Dr. Young is also leading a research team examining transitional housing for homeless persons with mental health andaddictions problems in Arctic Canada.
Dr. Young is an Associate Professor in Justice Studies at Royal Roads University. His teaching interests include social policy, the justice system, criminology, research methods and comparative legal traditions.
Dan Hopkins is currently employed as the Restorative Justice Program Coordinator at the Nanaimo Region John Howard Society. Dan’s experience in the Criminal Justice System comes from 18 years of service with the Metropolitan Police in London, England. He now lives in Nanaimo with his wife and 4 young children.
Jason Foley, promotional materials and website designer. First year Social work student at VIU.John Howard Society employee (VITC Residential worker) Guthrie Alumni
Dennis Ano co-managed a senior care facility for several years before coming to Tillicum Lelum, where he has been working as a community health nurse since March 2006. His responsibilities include counselling, conducting workshops, providing immunization, screening, treatment, and referral of STDs, as well as harm reduction and community outreach. Tillicum Lelum also provides education opportunities for nursing students completing their community health practicum placements, and Dennis acts as a field instructor to these students for many years. In November 2009, Dennis travelled to South Africa with a team of twelve people partnering with Edu-Aids Consulting, to do community building and HIV prevention work through education. In 2010, Dennis co-organized the Harm Reduction Symposium in Nanaimo.
Gerry Muckle is a VITC alumni and first year Social Work student at VIU.
Michele Devost -I spent my childhood years growing up in the southern US and have lived on Vancouver Island for the past 20 years. I became interested in pursuing a nursing degree afterproviding palliative care to my mother 4 years ago. My interest in the JHS and therapeutic comnmunity model has been influenced by witnessing the devastating effects of addiction on people close to me. I desire to learn more about TC, a more holistic approach to recovery.
Cerena Richardson is a third year nursing student in the Bachelor of Science in Nursing program at Vancouver Island University. The Therapeutic Communities Model of treatment has been highly influential to her studies as a student and continues to be an influence, which will be carried forward into her nursing practice. After graduation of nursing school she plans to work in the field of mental health and addictions.

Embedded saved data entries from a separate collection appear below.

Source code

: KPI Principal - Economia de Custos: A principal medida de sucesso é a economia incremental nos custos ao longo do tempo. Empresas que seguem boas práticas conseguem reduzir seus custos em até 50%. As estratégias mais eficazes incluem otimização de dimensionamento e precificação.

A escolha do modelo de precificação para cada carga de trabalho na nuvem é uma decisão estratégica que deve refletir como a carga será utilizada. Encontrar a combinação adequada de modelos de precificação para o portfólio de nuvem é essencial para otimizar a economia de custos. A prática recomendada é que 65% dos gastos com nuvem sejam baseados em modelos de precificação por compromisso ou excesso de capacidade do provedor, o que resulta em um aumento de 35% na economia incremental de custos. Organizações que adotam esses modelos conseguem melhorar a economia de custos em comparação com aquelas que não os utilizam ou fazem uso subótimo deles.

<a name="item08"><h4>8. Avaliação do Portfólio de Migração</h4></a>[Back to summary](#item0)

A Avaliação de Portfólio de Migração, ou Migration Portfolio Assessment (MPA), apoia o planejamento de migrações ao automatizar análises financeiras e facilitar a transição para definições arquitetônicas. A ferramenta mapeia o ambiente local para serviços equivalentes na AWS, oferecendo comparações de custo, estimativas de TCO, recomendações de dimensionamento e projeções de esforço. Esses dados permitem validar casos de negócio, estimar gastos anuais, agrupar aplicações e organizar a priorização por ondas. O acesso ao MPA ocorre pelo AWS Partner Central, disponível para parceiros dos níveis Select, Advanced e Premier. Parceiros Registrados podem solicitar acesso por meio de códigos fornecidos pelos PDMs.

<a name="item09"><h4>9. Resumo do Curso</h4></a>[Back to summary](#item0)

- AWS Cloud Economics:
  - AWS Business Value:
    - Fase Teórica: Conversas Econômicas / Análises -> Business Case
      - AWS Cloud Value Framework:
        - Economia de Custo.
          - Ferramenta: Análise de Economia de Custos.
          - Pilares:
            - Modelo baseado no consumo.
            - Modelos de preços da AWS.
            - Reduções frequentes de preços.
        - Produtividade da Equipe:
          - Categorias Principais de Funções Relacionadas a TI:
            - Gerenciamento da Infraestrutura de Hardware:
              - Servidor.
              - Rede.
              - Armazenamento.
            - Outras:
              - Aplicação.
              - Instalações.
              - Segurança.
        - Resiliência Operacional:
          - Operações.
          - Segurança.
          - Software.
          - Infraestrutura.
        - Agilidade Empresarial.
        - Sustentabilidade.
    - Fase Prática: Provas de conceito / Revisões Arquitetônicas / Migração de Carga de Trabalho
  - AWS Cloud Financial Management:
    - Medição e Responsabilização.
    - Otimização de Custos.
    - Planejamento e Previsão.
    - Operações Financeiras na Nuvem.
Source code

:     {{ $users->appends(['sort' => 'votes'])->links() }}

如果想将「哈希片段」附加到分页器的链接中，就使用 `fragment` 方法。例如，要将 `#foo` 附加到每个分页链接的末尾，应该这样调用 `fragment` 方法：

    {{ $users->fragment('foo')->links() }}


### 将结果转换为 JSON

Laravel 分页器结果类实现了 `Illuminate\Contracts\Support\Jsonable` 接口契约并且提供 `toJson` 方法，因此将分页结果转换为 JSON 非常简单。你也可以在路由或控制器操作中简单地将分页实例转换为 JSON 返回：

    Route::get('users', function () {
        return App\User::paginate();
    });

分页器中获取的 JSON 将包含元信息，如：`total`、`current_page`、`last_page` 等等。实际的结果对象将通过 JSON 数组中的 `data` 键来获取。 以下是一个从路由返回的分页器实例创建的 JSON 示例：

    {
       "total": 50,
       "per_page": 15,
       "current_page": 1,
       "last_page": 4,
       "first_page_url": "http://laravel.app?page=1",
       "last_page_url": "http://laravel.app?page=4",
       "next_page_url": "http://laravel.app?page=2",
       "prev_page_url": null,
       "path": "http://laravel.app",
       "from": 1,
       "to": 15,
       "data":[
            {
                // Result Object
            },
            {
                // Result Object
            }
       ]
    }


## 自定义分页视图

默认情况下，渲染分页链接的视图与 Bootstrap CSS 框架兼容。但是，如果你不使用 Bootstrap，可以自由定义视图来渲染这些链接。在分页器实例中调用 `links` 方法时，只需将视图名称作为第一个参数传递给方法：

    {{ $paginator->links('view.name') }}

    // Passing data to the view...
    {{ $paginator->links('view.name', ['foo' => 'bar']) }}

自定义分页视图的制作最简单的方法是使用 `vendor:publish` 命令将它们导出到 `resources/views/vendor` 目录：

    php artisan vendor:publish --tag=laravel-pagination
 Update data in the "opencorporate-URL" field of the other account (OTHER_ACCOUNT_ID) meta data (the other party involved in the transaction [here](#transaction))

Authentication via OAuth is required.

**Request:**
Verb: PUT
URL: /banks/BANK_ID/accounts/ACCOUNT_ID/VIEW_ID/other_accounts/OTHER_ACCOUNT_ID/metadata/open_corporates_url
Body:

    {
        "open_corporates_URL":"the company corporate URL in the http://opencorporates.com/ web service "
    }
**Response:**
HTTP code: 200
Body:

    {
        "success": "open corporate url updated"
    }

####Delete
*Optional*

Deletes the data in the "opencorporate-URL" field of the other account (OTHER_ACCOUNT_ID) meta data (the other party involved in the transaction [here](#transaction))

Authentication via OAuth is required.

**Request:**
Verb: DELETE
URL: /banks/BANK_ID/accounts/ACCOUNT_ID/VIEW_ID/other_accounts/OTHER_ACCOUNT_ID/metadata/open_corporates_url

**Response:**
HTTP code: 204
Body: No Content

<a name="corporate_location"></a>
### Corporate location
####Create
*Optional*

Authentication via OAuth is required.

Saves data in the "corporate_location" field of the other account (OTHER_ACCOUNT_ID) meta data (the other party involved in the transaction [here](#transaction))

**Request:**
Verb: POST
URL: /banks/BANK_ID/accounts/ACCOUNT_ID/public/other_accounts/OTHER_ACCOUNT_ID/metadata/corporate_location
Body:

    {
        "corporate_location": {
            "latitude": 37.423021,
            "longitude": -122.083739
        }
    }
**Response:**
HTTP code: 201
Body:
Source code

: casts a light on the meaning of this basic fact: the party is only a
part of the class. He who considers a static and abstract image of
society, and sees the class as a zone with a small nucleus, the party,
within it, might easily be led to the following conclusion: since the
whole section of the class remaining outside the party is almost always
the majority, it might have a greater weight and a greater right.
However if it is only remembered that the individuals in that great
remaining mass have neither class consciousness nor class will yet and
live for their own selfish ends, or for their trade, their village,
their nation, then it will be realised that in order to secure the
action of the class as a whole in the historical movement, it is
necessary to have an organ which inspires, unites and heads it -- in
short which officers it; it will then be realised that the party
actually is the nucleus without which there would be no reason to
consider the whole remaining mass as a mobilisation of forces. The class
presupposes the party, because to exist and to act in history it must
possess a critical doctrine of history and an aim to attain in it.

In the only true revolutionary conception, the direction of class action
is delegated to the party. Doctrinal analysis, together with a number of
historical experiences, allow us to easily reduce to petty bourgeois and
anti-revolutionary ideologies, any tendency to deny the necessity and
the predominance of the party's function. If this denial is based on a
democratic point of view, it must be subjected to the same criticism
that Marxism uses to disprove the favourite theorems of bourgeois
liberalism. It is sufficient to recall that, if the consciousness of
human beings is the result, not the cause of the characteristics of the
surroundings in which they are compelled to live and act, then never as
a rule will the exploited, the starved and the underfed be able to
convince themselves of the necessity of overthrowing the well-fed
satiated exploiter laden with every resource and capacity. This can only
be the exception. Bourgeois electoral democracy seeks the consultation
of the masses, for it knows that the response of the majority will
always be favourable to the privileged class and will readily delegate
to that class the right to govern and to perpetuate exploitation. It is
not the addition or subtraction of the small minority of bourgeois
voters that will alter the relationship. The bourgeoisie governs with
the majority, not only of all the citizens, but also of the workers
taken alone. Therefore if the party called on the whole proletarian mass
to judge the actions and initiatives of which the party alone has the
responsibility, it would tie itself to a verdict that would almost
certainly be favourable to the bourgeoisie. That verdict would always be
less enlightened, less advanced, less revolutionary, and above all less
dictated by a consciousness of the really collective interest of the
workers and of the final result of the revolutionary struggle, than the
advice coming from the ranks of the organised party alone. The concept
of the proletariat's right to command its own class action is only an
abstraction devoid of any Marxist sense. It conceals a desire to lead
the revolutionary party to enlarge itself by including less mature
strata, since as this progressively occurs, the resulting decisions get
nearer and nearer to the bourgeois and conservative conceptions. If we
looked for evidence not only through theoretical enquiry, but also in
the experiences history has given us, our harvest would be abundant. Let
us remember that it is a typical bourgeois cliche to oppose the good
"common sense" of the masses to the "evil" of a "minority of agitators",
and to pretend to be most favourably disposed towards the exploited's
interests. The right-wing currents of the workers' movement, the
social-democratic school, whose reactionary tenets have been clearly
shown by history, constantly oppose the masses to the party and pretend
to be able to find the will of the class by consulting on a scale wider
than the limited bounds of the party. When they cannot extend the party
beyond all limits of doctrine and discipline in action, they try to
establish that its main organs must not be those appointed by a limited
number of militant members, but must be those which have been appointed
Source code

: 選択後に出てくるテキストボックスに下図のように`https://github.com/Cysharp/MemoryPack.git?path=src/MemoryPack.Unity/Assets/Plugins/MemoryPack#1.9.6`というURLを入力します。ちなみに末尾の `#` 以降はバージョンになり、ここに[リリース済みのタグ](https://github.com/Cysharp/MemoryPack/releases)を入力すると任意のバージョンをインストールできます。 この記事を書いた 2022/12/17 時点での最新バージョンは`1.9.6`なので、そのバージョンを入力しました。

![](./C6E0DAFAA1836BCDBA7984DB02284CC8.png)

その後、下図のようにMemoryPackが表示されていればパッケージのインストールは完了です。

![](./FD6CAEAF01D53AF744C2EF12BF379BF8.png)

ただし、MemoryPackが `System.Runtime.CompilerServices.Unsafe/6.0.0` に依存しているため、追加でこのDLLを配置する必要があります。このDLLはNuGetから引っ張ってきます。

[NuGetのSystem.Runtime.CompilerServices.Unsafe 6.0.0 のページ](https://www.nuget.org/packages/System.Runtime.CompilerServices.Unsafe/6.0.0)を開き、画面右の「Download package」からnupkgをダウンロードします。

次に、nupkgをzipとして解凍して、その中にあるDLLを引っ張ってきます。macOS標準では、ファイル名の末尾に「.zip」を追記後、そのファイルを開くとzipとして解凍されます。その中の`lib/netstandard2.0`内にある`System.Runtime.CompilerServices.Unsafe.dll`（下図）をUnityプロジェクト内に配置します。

Chelsea Cairns is student from Vancouver Island University and is enrolled in the nursing program. She is currently involved with the JHS as part of her community placement practice. Part of her role is to raise awareness and to raise funds to promote the JHS symposium. She hopes her experiences from this placement will influence her future practice as a nurse and continue to raise awareness of the benefits of therapeutic communities.
Jeremiah Isaksen is a 3rd year BSN student with a focus on critical care. Initially I wanted to be apart of the John Howard Society group because I have no familiarity with what their organization does or their relationship with the Nanaimo Correctional Center. Which brings me to the therapeutic communities and how beneficial it’s proven to be in regards to recidivism. My goal now is to raise public awareness of the efficiency of therapeutic communities and bring light to what was previously left in the dark.